La giornata di caccia dirada tra i boschi di Montes. Sei amici, giunti da Monserrato e Selargius, giovedì pomeriggio raggiungono i loro fuoristrada per preparare il ritorno a casa. Hanno le doppiette appresso. Ma prima di riporle dentro i mezzi scatta il blitz di 4-5 banditi. Volti immancabilmente mascherati e armi in pugno con la solita risolutezza. Ai cacciatori portano via cinque fucili e altrettanti telefonini. Poi la banda si impadronisce di un fuoristrada, utilizzato per la fuga. Ma non lascia l’altro alla disponibilità dei sei cagliaritani. Per evitare che l’allarme sia celere i rapinatori sparano contro il radiatore del mezzo che resta lì, nel bosco di Montes, mentre il buio protegge la fuga dei malviventi.
LA GIORNATA Succede tutto intorno alle 17,30 di giovedì, al termine di una bella giornata trascorsa a Montes. I sei cagliaritani in trasferta arrivano nella mattinata: quattro si mettono in viaggio da Selargius, due da Monserrato. Sono a bordo di due fuoristrada che parcheggiano in uno spiazzo. Tutti sono trascinati qui dalla passione per la caccia. La giornata scivola in fretta. Alle 17.30, quando la luce è ormai esaurita, sono pronti a riprendere la strada del ritorno verso casa. Invece, è l’ora dei banditi e tutto cambia.
IL BLITZ I rapinatori compaiono all’improvviso. Quattro o cinque, armati e col volto mascherato. Basta poco per imporre alla comitiva di cacciatori la consegna dei loro fucili: cinque in tutto. Ma i malviventi non si accontentano: vogliono anche i loro telefonini. Cinque cellulari finiscono così nelle mani dei banditi. Non sanno che manca il sesto. I cacciatori non lo tirano fuori: pensano che il blitz a quel punto possa finire. Il bottino è incassato e i cacciatori sono ormai disarmati. Invece, i malviventi non si fermano.
LA FUGA I banditi si impadroniscono di un fuoristrada. E prima di mettersi al volante e scappare mirano verso l’altro fuoristrada. Sparano sul radiatore. Così il mezzo non può partire. I cacciatori resterebbero in trappola per ore, sarebbero costretti a tornare a piedi a Orgosolo per dare l’allarme. Invece, l’Sos scatta grazie a quel cellulare rimasto nascosto. La chiamata al 112 non basta, però, a bloccare i rapinatori in fuga. Riescono a sparire nel buio, senza lasciare traccia.
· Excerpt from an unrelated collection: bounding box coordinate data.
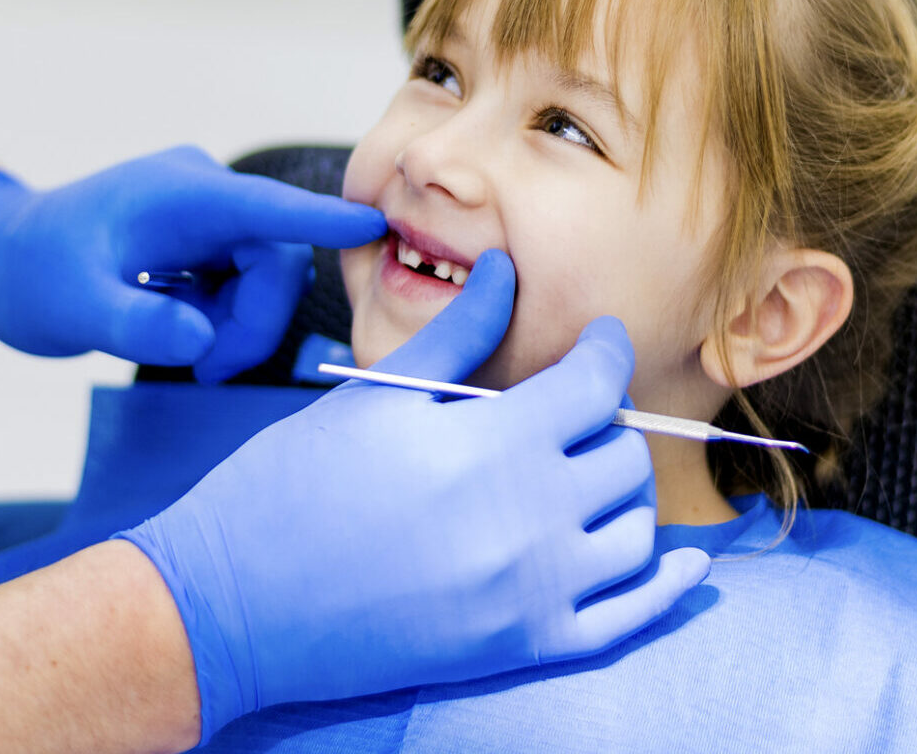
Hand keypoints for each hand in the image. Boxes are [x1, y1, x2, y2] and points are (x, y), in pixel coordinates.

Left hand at [0, 146, 384, 378]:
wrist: (0, 258)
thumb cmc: (29, 274)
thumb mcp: (73, 309)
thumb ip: (138, 324)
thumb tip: (201, 339)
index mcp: (177, 195)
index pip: (263, 209)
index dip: (318, 221)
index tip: (371, 226)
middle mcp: (203, 193)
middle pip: (274, 258)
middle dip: (252, 321)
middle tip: (204, 367)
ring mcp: (207, 214)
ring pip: (264, 275)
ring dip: (238, 323)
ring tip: (182, 349)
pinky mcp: (206, 237)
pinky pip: (244, 281)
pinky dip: (224, 316)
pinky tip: (178, 326)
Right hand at [119, 252, 711, 742]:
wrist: (234, 602)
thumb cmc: (289, 489)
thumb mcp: (374, 398)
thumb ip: (457, 334)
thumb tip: (506, 269)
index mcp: (489, 445)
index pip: (594, 384)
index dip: (604, 350)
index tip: (596, 340)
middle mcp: (526, 520)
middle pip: (624, 456)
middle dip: (607, 423)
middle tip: (571, 412)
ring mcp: (529, 592)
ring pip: (636, 532)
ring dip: (625, 496)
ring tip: (588, 476)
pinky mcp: (521, 648)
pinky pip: (628, 619)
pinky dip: (665, 588)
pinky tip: (683, 563)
LE INDAGINI Per i sei cacciatori cagliaritani la serata prosegue a quel punto nella caserma dei carabinieri di Orgosolo dove raccontano ai militari come sono andate le cose. Solo nel cuore della notte riescono a far ritorno nelle loro case. Della vicenda si occupano i carabinieri della stazione e della compagnia di Nuoro.
LA CONDANNA A Orgosolo la notizia dell’ennesima rapina a cacciatori in trasferta rimbalza senza fretta. Il sindaco non ne sa nulla fino alla tarda mattinata. Dionigi Deledda, chiamato sempre a commentare vicende poco esaltanti per il paese, con l’abituale disponibilità confessa l’amarezza. «Sono cose gravi. Il silenzio a volte penso parli più delle parole», dice. E un attimo dopo, pensando ai fatti più recenti – dall’aggressione ai turisti stranieri all’atto teppistico verso un giovane di Ales che s’è visto bruciare i capelli all’interno di un bar del centro del paese – aggiunge: «Sto diventando il sindaco delle scuse. La condanna è doverosa e scontata. Ma se c’è uno scippo in un’altra città non mi sembra che il sindaco si metta a chiedere scusa». Deledda l’ha fatto tante volte. Troppe al punto che ora esterna la condanna misurando le parole e invocando il silenzio. Modo diverso per dire basta.